CLISP's FFI confirmed libcurl is loadable and curl_easy_init returns a valid handle:

(ffi:default-foreign-library "/usr/local/lib/libcurl.so.4")
(ffi:def-call-out curl-easy-init
  (:name "curl_easy_init")
  (:library "/usr/local/lib/libcurl.so.4")
  (:return-type ffi:c-pointer)
  (:arguments))
(curl-easy-init)
;; => #<FOREIGN-ADDRESS #x00003A7F906DD800>

CLISP gotcha: the format string "~10 lines" is interpreted as a field-width directive (10), not literal text. Use explicit "~%" before numbers or escape the tilde. This is a difference from SBCL where ~(format t "~10 foo") would also be an error but the message was different.

9.4. Fennel/LuaJIT — no existing impl, exploration

Fennel 1.6.0 on PUC Lua 5.4 has neither socket (luasocket not installed) nor ffi (that is a LuaJIT extension). However, Fennel can target LuaJIT:

fennel --lua luajit
Welcome to Fennel 1.6.0 on LuaJIT 2.1.1765228720 BSD/x64!

On LuaJIT, (require :ffi) works. libcurl loaded and curl_easy_init returned a valid pointer:

(local ffi (require :ffi))
(local lc (ffi.load "/usr/local/lib/libcurl.so.4"))
(local h (lc.curl_easy_init))
(print (tostring h))
;; cdata<void *>: 0x0a9c41095000

Full HTTPS GET of /bot/ at the REPL, using the same pre-compiled shim:

(do
  (local ffi (require :ffi))
  (local lc  (ffi.load "/usr/local/lib/libcurl.so.4"))
  (local sh  (ffi.load "/tmp/whc-sbcl-curlshim.so"))
  (local lbc (ffi.load "/lib/libc.so.7"))
  (lc.curl_global_init 3)
  (local h (lc.curl_easy_init))
  (local fp (lbc.fopen "/tmp/body.txt" "wb"))
  (sh.shim_setopt_str  h 10002 "https://wal.sh/bot/?impl=walsh/compliance-harness/fennel")
  (sh.shim_setopt_str  h 10018 "Mozilla/5.0 (compatible; Walsh-Research/1.2; +https://wal.sh/bot/)")
  (sh.shim_setopt_long h 52 1) (sh.shim_setopt_long h 13 30)
  (sh.shim_setopt_ptr  h 10001 fp)
  (local rc (lc.curl_easy_perform h))
  (lbc.fclose fp)
  (local cb (ffi.new "long[1]"))
  (sh.shim_getinfo_long h 2097154 cb)
  (local status (tonumber (. cb 0)))
  (lc.curl_easy_cleanup h)
  (print (string.format "[fennel/repl] rc=%d status=%d" rc status)))
;; [fennel/repl] rc=0 status=200

R3 gate sketched in Fennel:

(fn host-blocked? [host blocked]
  (var found false)
  (each [_ d (ipairs blocked)]
    (when (or (= host d)
              (= (string.sub host (- (+ 1 (length d)))) (.. "." d)))
      (set found true)))
  found)

(print (host-blocked? "example.com" ["example.com" "badactor.net"]))
;; true
(print (host-blocked? "wal.sh" ["example.com" "badactor.net"]))
;; false

9.5. Summary: libcurl shim as a compliance primitive

All four Lisp environments can load /usr/local/lib/libcurl.so.4 via their respective FFI mechanisms. The variadic ABI shim (7 lines of C, compiled once at startup to ~/tmp/whc-*-curlshim.so) is the only platform-specific artifact. Gate logic is portable across CL dialects and Fennel with minimal adaptation.

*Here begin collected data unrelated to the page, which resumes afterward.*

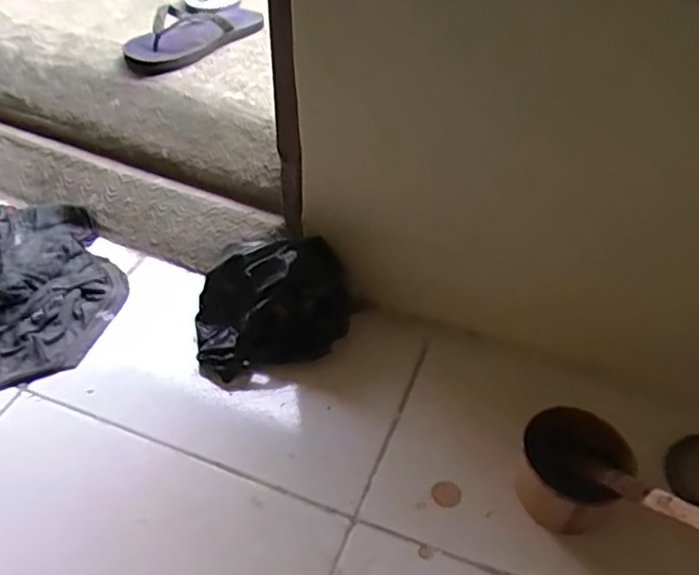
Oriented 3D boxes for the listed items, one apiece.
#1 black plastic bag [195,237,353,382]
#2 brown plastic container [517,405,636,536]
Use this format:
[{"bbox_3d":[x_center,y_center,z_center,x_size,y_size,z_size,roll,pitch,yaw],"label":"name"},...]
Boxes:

Impl Runtime FFI libcurl HTTPS fetch Gate logic
sbcl SBCL 2.5.7 sb-alien WORKS WORKS (200) all gates
ecl ECL 24.5.10 ffi:load-foreign-library LOADS shim needed all gates
clisp CLISP 2.49.95+ ffi:def-call-out WORKS (handle ok) shim needed all gates
fennel LuaJIT 2.1 ffi (LuaJIT) WORKS WORKS (200) R3 sketched

The SBCL condition/restart system was silent during normal compliance runs. The only conditions raised were style warnings on defun redefinition — non-fatal, non-interactive, proceed automatically. ECL's INTERACTIVE-INTERRUPT on Ctrl-C is the same protocol with numbered restarts: the CL restart vocabulary is consistent across implementations.